Peripheral tissue homing receptor control of naïve, effector, and memory CD8 T cell localization in lymphoid and non-lymphoid tissues.

Front Immunol 2013 19;4:241. Epub 2013 Aug 19.

Department of Microbiology, Immunology, and Cancer Biology, Carter Immunology Center, University of Virginia School of Medicine , Charlottesville, VA , USA.

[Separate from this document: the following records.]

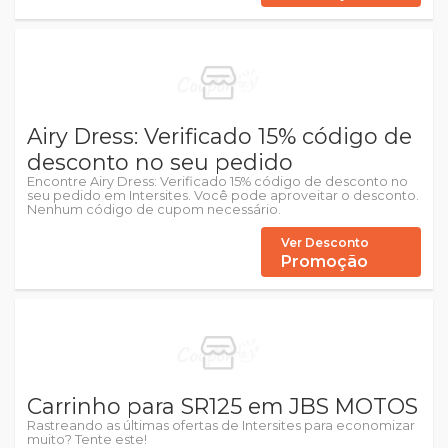
Airy Dress: Verificado 15% código de
desconto no seu pedido
Encontre Airy Dress: Verificado 15% código de desconto no
seu pedido em Intersites. Você pode aproveitar o desconto.
Nenhum código de cupom necessário.
Ver Desconto
Promoção
Carrinho para SR125 em JBS MOTOS
Rastreando as últimas ofertas de Intersites para economizar
muito? Tente este!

T cell activation induces homing receptors that bind ligands on peripheral tissue vasculature, programing movement to sites of infection and injury. There are three major types of CD8 effector T cells based on homing receptor expression, which arise in distinct lymphoid organs. Recent publications indicate that naïve, effector, and memory T cell migration is more complex than once thought; while many effectors enter peripheral tissues, some re-enter lymph nodes (LN), and contain central memory precursors. LN re-entry can depend on CD62L or peripheral tissue homing receptors. Memory T cells in LN tend to express the same homing receptors as their forebears, but often are CD62Lneg. Homing receptors also control CD8 T cell tumor entry. Tumor vasculature has low levels of many peripheral tissue homing receptor ligands, but portions of it resemble high endothelial venules (HEV), enabling naïve T cell entry, activation, and subsequent effector activity. This vasculature is associated with positive prognoses in humans, suggesting it may sustain ongoing anti-tumor responses. These findings reveal new roles for homing receptors expressed by naïve, effector, and memory CD8 T cells in controlling entry into lymphoid and non-lymphoid tissues.